We know that CBD has positive effects when treating anxiety and stress, but what about THC? It has long been suggested by the cannabis community that consuming cannabis has positive effects. Many people claim it helps with all sorts of things. Such as their productivity, mental health, and even physical health. Well now, there is scientific evidence to back it up. Investigators at Harvard Medical School and McLean Hospital in Boston led a study to demonstrate the cannabis effects on chronic pain. 

What they discovered is certainly interesting and may change the way some legislations treat medical cannabis in the future. 

Chronic Pain in the U.S.

According to a publication in 2018 by the CDC, chronic pain has been cited as one of the most common reasons why adults in the United States seek medical care. In this report, it states that in 2016, 50 million U.S. adults were experiencing some kind of chronic pain. And 8% of them experienced pain so bad it restricted and hindered at least one major life activity. 

Chronic pain is quite common and expensive to treat. It can also be challenging for some people who don’t have the best medical resources. 

Because of this, many people have turned to cannabis products as a form of alternative treatment to their chronic pain. Moreover, there is an increasing interest in the use of cannabis as a pain treatment. This is because it has the potential to reduce the opioid dosage in the medication for some patients. Ultimately, this can also lead to a decrease in opioid-related deaths. 

The Study 

The study was led by scientific teams from Harvard Medical School and McLean Hospital in Boston. The study involved thirty-seven patients. All of them suffered from conditions, such as arthritis, joint pain, neuropathy and many other types of chronic pain conditions. 

They were all evaluated throughout a six-month period while they ingested cannabis products in the form of smoking, edibles, vaporizing, oils and other methods. Their cannabis doses were all regulated throughout the process. It’s important to note that all the patients were cannabis “naive”. This means that they had never used cannabis before or abstained from it for at least a year prior to the study. 

Simultaneously, there was a control group of 9 patients who would not be partaking in the cannabis process, but would also be evaluated. This allows for a comparison between those with and without cannabis, and can more clearly show the actual effects of cannabis on chronic pain. 

The Results 

After six months of daily treatment of cannabis, patients reported significant improvements with more than just pain. The cannabis treatment improved their pain, mood, anxiety, sleep, and overall quality of life.

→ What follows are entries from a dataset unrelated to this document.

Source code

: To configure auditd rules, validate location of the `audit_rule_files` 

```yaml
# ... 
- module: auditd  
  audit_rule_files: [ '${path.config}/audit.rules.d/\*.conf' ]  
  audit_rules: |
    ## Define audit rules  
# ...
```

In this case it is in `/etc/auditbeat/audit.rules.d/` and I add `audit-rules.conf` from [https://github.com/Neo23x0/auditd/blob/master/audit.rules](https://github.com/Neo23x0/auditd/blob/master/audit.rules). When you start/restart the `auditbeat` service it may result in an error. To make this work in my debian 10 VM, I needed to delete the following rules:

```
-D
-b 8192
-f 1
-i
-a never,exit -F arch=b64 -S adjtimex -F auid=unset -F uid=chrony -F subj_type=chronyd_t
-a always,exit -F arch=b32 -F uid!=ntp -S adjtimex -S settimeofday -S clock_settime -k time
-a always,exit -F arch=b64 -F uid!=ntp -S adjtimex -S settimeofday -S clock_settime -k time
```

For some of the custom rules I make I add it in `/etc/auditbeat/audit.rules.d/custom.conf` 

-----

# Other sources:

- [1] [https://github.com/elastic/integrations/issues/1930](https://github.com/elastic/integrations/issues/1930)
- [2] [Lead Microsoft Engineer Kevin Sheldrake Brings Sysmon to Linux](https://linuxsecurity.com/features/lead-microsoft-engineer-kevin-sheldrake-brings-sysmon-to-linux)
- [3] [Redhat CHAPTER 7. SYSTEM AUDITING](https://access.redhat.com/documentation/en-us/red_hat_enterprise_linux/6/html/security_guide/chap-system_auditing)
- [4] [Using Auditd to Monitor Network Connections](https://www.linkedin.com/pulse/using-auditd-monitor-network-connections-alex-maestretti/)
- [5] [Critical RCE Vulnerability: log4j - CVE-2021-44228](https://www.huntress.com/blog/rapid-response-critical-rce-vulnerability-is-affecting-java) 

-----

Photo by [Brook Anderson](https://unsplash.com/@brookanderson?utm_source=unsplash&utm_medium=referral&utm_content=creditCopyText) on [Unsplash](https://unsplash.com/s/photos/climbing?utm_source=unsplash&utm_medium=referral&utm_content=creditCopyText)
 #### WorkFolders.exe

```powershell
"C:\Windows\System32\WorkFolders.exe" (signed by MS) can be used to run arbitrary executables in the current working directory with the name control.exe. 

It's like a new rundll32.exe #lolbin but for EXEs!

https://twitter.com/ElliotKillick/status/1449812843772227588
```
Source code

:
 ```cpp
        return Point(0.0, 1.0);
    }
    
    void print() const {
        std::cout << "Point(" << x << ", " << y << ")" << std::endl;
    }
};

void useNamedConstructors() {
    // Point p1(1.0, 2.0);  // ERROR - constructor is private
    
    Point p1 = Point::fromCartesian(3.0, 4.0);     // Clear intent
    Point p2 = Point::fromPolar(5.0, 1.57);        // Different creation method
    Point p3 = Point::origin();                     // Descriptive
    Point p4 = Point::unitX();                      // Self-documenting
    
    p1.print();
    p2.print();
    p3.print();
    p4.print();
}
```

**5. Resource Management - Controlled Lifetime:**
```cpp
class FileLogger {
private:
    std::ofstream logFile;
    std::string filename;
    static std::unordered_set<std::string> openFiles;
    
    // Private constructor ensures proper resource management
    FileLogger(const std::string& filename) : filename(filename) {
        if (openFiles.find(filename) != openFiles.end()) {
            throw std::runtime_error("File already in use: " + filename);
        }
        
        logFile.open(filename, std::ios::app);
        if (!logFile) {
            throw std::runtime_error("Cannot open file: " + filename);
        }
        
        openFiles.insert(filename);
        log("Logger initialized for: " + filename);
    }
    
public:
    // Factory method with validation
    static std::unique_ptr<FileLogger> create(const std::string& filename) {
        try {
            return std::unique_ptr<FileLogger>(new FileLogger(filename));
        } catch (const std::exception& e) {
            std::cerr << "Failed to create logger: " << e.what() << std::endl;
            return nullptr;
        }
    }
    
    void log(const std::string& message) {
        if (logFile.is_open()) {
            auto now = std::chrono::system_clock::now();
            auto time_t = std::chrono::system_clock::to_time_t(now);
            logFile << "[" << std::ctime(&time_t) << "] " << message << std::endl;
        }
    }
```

Additionally, the opioid medication use, which some patients had to take due to their condition, declined by an average of 13%. 

Unfortunately, the control group did not experience the same degree of improvements with their pain or other symptoms compared to their counterparts. 

Investigators also noted that many patients aimed to feel the alleviation of pain without the feeling of “intoxicating effects of THC”. It is likely that these patients who do not desire the experience of feeling high can continue to use cannabis in lower doses in order to treat their pain. 

What This Means 

This study of medical cannabis provides preliminary evidence that “real world” medical cannabis treatment is a viable alternative treatment for some individuals with chronic pain, explained Staci Gruber. Gruber, PhD, is an Associate Professor of Psychiatry at Harvard Medical School. She was also the head of the Marijuana Investigation for Neuroscientific Discovery (MIND) program at McLean Hospital. 

Gruber continues on to say that the study demonstrated that individual cannabinoids exert unique effects. Therefore, more studies are required to best create cannabinoid-based treatments for pain. 

Other researchers say additional studies need to be done on how CBD and THC modulate pain and other symptoms. 

Although the findings from this research seem to suggest positive cannabis effects on chronic pain, not everyone agrees. 

The International Association for the Study of Pain (IASP) and the Australian and New Zealand College of Anaesthesits are two professional pain societies. They’ve both released statements declaring that they could not endorse the use of cannabis to treat pain. They say it is due to the fact that there are no large, high-quality, unbiased clinical trials of cannabis as an analgesic. 

Hopefully, there are more studies into the exact science as to why and how cannabis affects and helps treat chronic pain. This may lead to legislative change and allow for the use of medical cannabis treatment nationwide.